"""

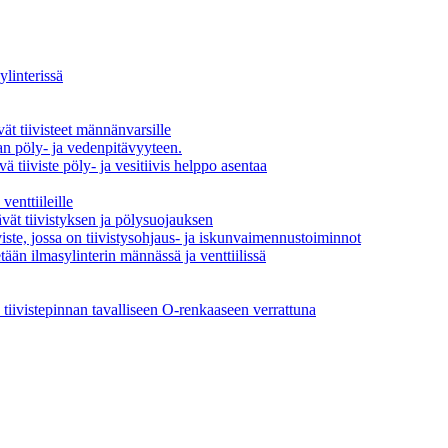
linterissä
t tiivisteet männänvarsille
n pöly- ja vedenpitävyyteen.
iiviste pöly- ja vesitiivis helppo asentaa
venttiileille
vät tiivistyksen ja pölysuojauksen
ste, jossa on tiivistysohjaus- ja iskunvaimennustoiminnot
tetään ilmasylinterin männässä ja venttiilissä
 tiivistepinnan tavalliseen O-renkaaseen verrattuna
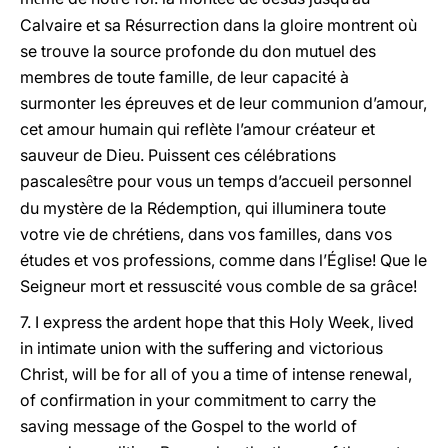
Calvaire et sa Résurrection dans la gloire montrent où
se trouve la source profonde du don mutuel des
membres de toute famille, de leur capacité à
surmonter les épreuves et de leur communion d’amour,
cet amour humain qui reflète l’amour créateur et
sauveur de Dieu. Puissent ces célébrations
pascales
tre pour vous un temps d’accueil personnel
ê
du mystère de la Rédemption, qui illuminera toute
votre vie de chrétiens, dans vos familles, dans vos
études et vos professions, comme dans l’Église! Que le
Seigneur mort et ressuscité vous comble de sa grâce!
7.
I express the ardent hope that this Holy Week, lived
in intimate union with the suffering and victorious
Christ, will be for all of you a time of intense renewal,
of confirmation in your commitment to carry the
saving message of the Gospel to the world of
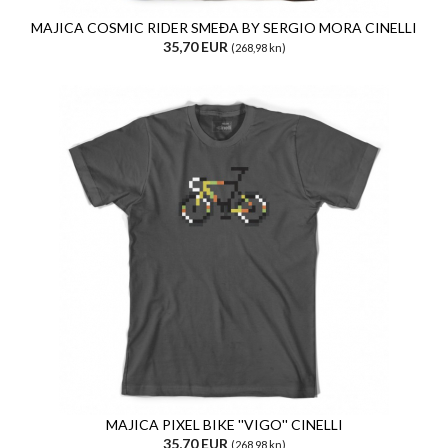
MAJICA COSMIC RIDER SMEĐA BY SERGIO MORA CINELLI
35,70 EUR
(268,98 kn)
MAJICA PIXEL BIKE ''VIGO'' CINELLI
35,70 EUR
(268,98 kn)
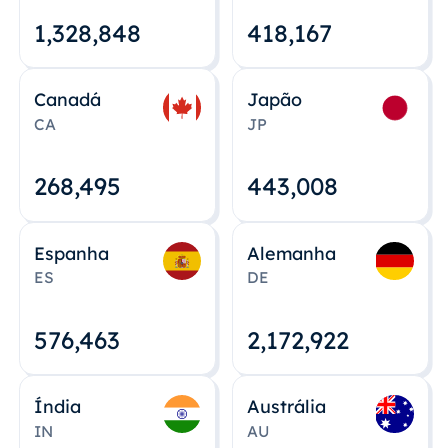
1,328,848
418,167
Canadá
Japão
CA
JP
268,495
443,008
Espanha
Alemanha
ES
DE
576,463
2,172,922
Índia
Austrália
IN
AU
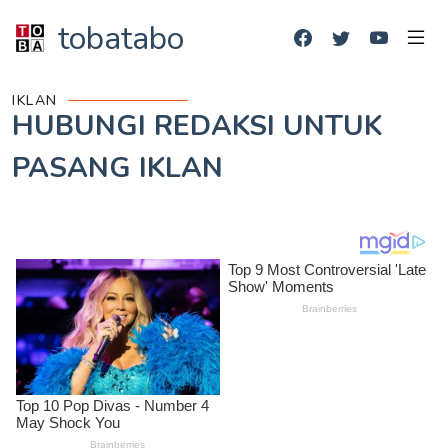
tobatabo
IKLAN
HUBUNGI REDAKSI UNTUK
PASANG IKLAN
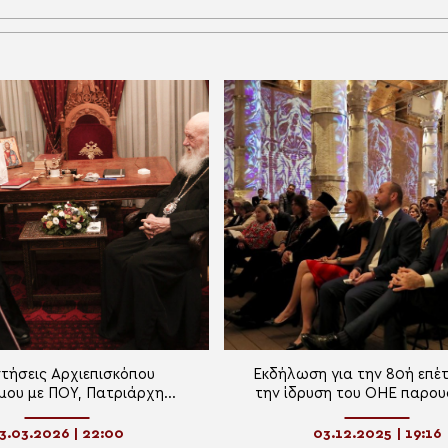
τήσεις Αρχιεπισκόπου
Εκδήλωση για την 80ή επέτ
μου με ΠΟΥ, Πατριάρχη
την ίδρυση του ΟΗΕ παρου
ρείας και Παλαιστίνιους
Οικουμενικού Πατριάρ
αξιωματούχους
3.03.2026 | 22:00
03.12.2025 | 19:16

"""
"""

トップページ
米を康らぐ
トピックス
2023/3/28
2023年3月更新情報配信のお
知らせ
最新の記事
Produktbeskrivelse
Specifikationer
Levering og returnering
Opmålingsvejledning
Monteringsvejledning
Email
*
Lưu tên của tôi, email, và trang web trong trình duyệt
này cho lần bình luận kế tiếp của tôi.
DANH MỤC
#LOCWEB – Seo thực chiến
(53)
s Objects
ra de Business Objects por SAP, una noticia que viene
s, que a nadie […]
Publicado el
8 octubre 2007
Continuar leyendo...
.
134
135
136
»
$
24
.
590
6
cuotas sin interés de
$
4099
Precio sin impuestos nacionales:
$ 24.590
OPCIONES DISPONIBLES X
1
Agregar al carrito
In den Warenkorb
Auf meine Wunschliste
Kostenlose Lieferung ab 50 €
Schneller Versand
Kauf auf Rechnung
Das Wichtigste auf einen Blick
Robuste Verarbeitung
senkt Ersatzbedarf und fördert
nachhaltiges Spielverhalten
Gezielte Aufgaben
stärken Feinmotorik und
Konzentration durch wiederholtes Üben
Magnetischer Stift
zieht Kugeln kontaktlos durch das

"""
"""

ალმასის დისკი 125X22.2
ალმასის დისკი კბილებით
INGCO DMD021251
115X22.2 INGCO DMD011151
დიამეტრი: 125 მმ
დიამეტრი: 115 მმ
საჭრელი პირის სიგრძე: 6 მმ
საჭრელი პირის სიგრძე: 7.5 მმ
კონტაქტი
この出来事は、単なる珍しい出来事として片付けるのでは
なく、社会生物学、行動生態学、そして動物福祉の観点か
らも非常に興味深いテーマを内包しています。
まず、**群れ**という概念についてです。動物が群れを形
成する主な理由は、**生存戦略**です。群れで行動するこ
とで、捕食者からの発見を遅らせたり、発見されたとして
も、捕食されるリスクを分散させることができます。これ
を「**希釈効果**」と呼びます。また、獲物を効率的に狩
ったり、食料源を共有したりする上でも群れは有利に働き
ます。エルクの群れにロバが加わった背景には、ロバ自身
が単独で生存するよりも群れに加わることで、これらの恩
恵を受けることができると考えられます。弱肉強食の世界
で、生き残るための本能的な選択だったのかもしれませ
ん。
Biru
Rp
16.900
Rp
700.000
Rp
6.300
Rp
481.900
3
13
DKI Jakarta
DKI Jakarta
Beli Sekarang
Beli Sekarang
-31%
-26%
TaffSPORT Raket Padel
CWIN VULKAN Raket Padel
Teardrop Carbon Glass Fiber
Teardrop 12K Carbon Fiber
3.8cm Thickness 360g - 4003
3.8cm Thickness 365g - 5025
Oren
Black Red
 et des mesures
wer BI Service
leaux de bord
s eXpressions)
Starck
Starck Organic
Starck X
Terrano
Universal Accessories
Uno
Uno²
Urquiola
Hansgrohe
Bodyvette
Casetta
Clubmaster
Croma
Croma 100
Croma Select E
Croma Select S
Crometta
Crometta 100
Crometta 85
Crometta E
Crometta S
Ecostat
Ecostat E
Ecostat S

"""

- WHAT IS NEEDED: Locate each line above that contains the string "დისკი" and copy it out. Case counts when matching.

- TASK SOLUTION:
ალმასის დისკი 125X22.2
ალმასის დისკი კბილებით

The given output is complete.